Coparticipação em internação psiquiátrica: o que você não vai achar no voto do Relator

Nunca coberturas contratuais de planos de saúde estiveram tão em destaque no Poder Judiciário. Temos a discussão sobre a taxatividade do rol de procedimentos e eventos em saúde no STJ, as recentes decisões sobre reajuste por alteração de faixa etária no Tribunal de Justiça de São Paulo e agora a análise da cláusula de incidência de coparticipação em internações psiquiátricas. Com a afetação no Superior Tribunal de Justiça (STJ) de dois recursos sobre o tema, foi criada no sistema de repetitivos o Tema 1.032, delimitando a controvérsia nos seguintes termos:
“Definição da tese alusiva à legalidade ou abusividade de cláusula contratual de plano de saúde que estabelece o pagamento parcial pelo contratante, a título de coparticipação, na hipótese de internação hospitalar superior a 30 dias decorrente de transtornos psiquiátricos”.
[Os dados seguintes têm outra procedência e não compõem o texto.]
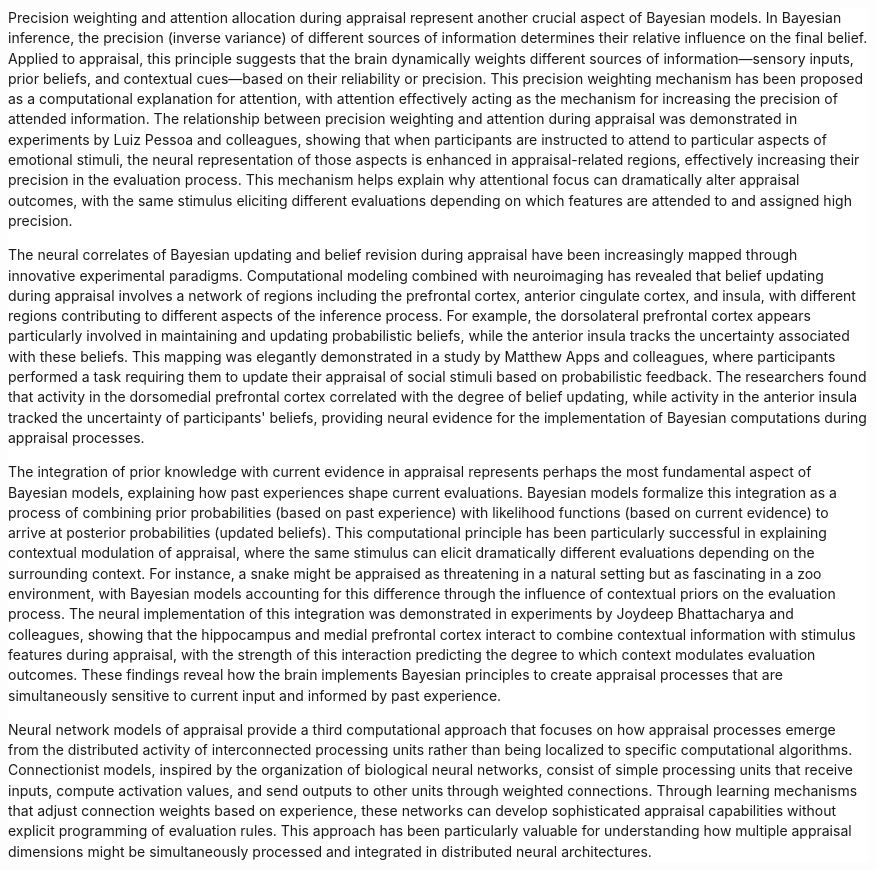 Precision weighting and attention allocation during appraisal represent another crucial aspect of Bayesian models. In Bayesian inference, the precision (inverse variance) of different sources of information determines their relative influence on the final belief. Applied to appraisal, this principle suggests that the brain dynamically weights different sources of information—sensory inputs, prior beliefs, and contextual cues—based on their reliability or precision. This precision weighting mechanism has been proposed as a computational explanation for attention, with attention effectively acting as the mechanism for increasing the precision of attended information. The relationship between precision weighting and attention during appraisal was demonstrated in experiments by Luiz Pessoa and colleagues, showing that when participants are instructed to attend to particular aspects of emotional stimuli, the neural representation of those aspects is enhanced in appraisal-related regions, effectively increasing their precision in the evaluation process. This mechanism helps explain why attentional focus can dramatically alter appraisal outcomes, with the same stimulus eliciting different evaluations depending on which features are attended to and assigned high precision.

The neural correlates of Bayesian updating and belief revision during appraisal have been increasingly mapped through innovative experimental paradigms. Computational modeling combined with neuroimaging has revealed that belief updating during appraisal involves a network of regions including the prefrontal cortex, anterior cingulate cortex, and insula, with different regions contributing to different aspects of the inference process. For example, the dorsolateral prefrontal cortex appears particularly involved in maintaining and updating probabilistic beliefs, while the anterior insula tracks the uncertainty associated with these beliefs. This mapping was elegantly demonstrated in a study by Matthew Apps and colleagues, where participants performed a task requiring them to update their appraisal of social stimuli based on probabilistic feedback. The researchers found that activity in the dorsomedial prefrontal cortex correlated with the degree of belief updating, while activity in the anterior insula tracked the uncertainty of participants' beliefs, providing neural evidence for the implementation of Bayesian computations during appraisal processes.

The integration of prior knowledge with current evidence in appraisal represents perhaps the most fundamental aspect of Bayesian models, explaining how past experiences shape current evaluations. Bayesian models formalize this integration as a process of combining prior probabilities (based on past experience) with likelihood functions (based on current evidence) to arrive at posterior probabilities (updated beliefs). This computational principle has been particularly successful in explaining contextual modulation of appraisal, where the same stimulus can elicit dramatically different evaluations depending on the surrounding context. For instance, a snake might be appraised as threatening in a natural setting but as fascinating in a zoo environment, with Bayesian models accounting for this difference through the influence of contextual priors on the evaluation process. The neural implementation of this integration was demonstrated in experiments by Joydeep Bhattacharya and colleagues, showing that the hippocampus and medial prefrontal cortex interact to combine contextual information with stimulus features during appraisal, with the strength of this interaction predicting the degree to which context modulates evaluation outcomes. These findings reveal how the brain implements Bayesian principles to create appraisal processes that are simultaneously sensitive to current input and informed by past experience.

Neural network models of appraisal provide a third computational approach that focuses on how appraisal processes emerge from the distributed activity of interconnected processing units rather than being localized to specific computational algorithms. Connectionist models, inspired by the organization of biological neural networks, consist of simple processing units that receive inputs, compute activation values, and send outputs to other units through weighted connections. Through learning mechanisms that adjust connection weights based on experience, these networks can develop sophisticated appraisal capabilities without explicit programming of evaluation rules. This approach has been particularly valuable for understanding how multiple appraisal dimensions might be simultaneously processed and integrated in distributed neural architectures.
O relator Ministro Marco Buzzi afirmou que “A controvérsia é dotada de destacada relevância, a atrair o mister constitucional do STJ para a definição acerca da correta interpretação de dispositivo do Código de Defesa do Consumidor e a sua aplicabilidade a contratos firmados entre operadoras de planos de saúde e consumidores, cuja relação jurídica é regulada pela Lei 9.656/1998”. Parece que o assunto gira em torno somente da cláusula contratual e a previsão do Código de Defesa do Consumidor (CDC), mas há muito mais a ser considerado.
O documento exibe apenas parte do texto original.